Create a personalized list from the dashboard or use one of the API clients.

One way to know which synonyms to add for your use-case is to use Algolia’s analytics feature. By looking at the top queries, especially those with little or no results, you can get a good idea of which synonyms you’ll need to configure.

Dynamic Synonym Suggestions

The Dynamic Synonym Suggestions feature automates the process of generating synonyms based on your users’ behavior.

Algolia’s AI identifies any queries your users enter (and subsequently alter) and suggests them as synonyms. For example, if the AI detects that users search for “trousers” then change their query to “pants”, it can suggest the synonym trousers ⇔ pants. All you have to do is accept, edit, or decline the suggested synonym.

Importing synonyms from a file

If you have many synonyms, perhaps sourced by a merchandising team or pulled from an external dictionary, you probably don’t want to add them one by one. You can do this by uploading an entire file of synonyms at once from the dashboard or using the API.

Cascading synonyms

Synonyms don’t ‘cascade’. This means that if you have two synonyms pairs-for example, pants ⇒ trouser and trouser ⇒ slacks, pants doesn’t match slacks.

The benefit of this non-cascading behavior is that it avoids unexpected side effects.

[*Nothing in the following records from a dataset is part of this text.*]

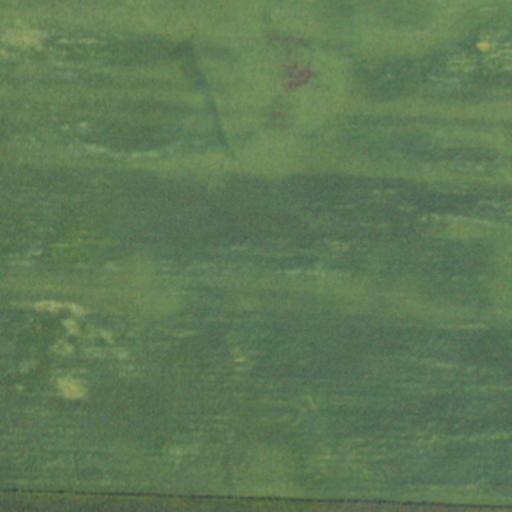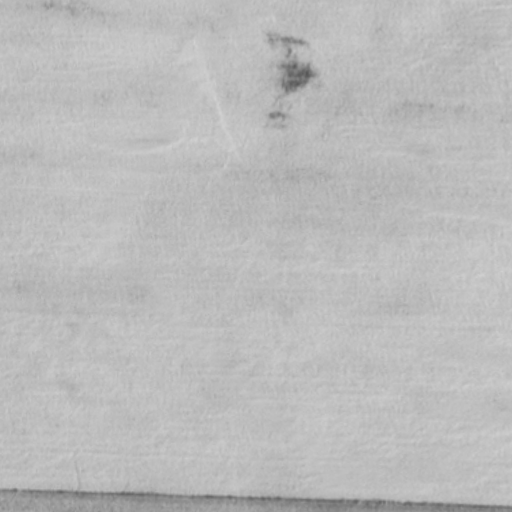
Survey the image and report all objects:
crop: (256, 256)
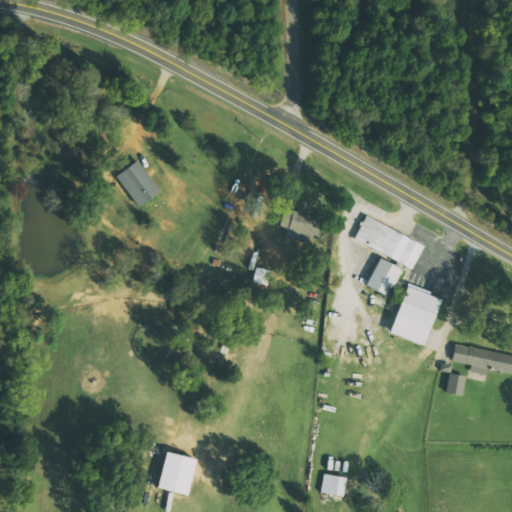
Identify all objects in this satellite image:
road: (296, 63)
road: (261, 111)
building: (137, 182)
building: (296, 225)
building: (388, 242)
building: (382, 277)
building: (413, 315)
building: (482, 359)
building: (445, 367)
building: (454, 384)
building: (175, 473)
building: (332, 485)
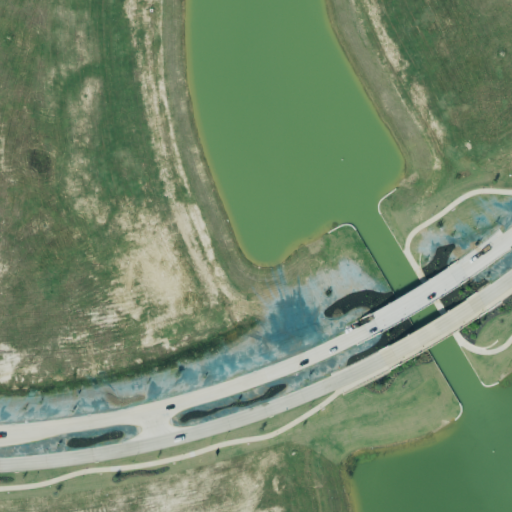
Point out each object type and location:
road: (485, 261)
road: (491, 295)
road: (418, 305)
road: (430, 332)
road: (194, 402)
road: (161, 427)
road: (200, 430)
road: (115, 500)
road: (222, 500)
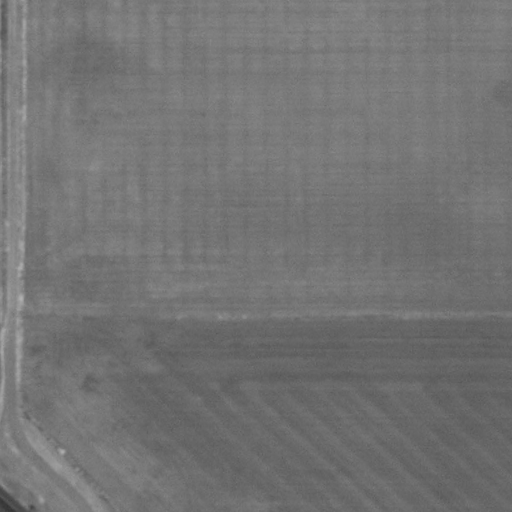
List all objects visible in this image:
road: (7, 269)
road: (5, 506)
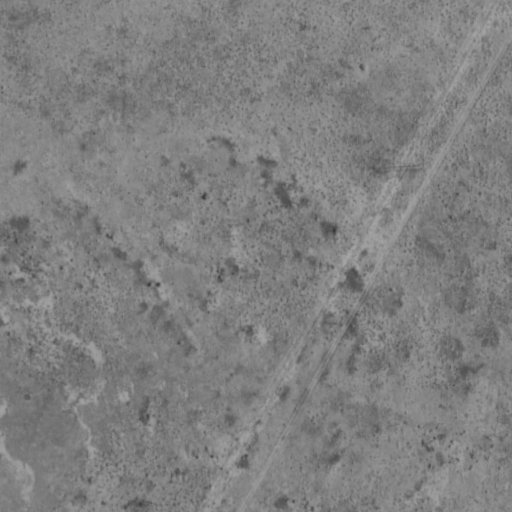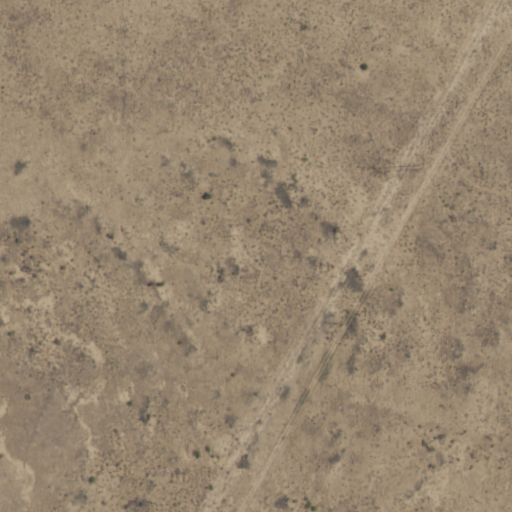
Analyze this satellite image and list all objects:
road: (377, 271)
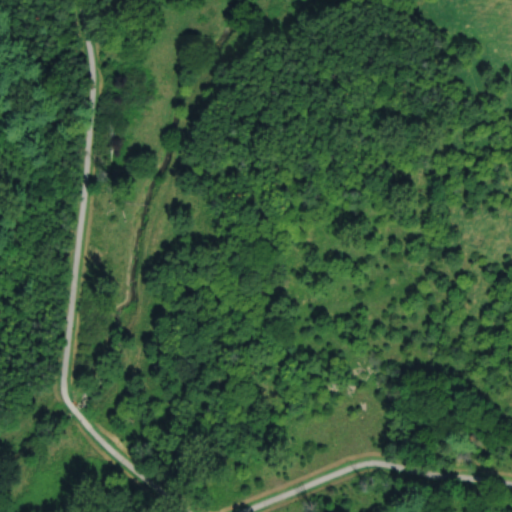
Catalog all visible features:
road: (1, 1)
road: (82, 192)
road: (320, 322)
road: (71, 409)
road: (131, 429)
road: (161, 452)
road: (372, 462)
road: (136, 471)
road: (391, 489)
road: (451, 498)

If you want a cascading behavior, you need to create a regular synonym group. For example, “slacks, pants, trousers”.

Alternative to synonyms

As an alternative to synonyms, you can include an attribute with a list of relevant keywords. For example, instead of using the preceding synonyms (slacks, trousers, pants), you can add an other_words attribute to every record for “pants”, with the values other_words: trousers, slacks. By making other_words a searchable attribute, you get the same result as synonyms.

Ambiguous synonyms

Synonyms are powerful, but sometimes they can lead to surprising or undesirable results. Accordingly, you should use them sparingly.

  • Look out for words with multiple meanings, like “baskets” in the synonym “sneakers = baskets”. When users type “sneaker”, they see an odd mix of high-top basketball sneakers and hand-knit storage baskets.
  • Look out for common words. Take “photocopier = xerox”: a search for “photocopier” will be flooded with “xerox” results, and a search for “xerox” will be flooded with non-xerox photocopiers. What often happens in these situations is that a user creates many ambiguous synonyms and then tries to correct them with other settings, like adding extra synonyms, Rules, or optional filters, or changing engine settings like typo tolerance.

Multi-word synonym matching

Multi-word synonyms match by sequence expression, meaning in the correct order with nothing in-between.

For example, assuming you have a synonym pair HD ⇔ High Definition and a query HD, that query:

  • Matches records containing High Definition
  • Doesn’t match records containing High degree Definition or Definition High.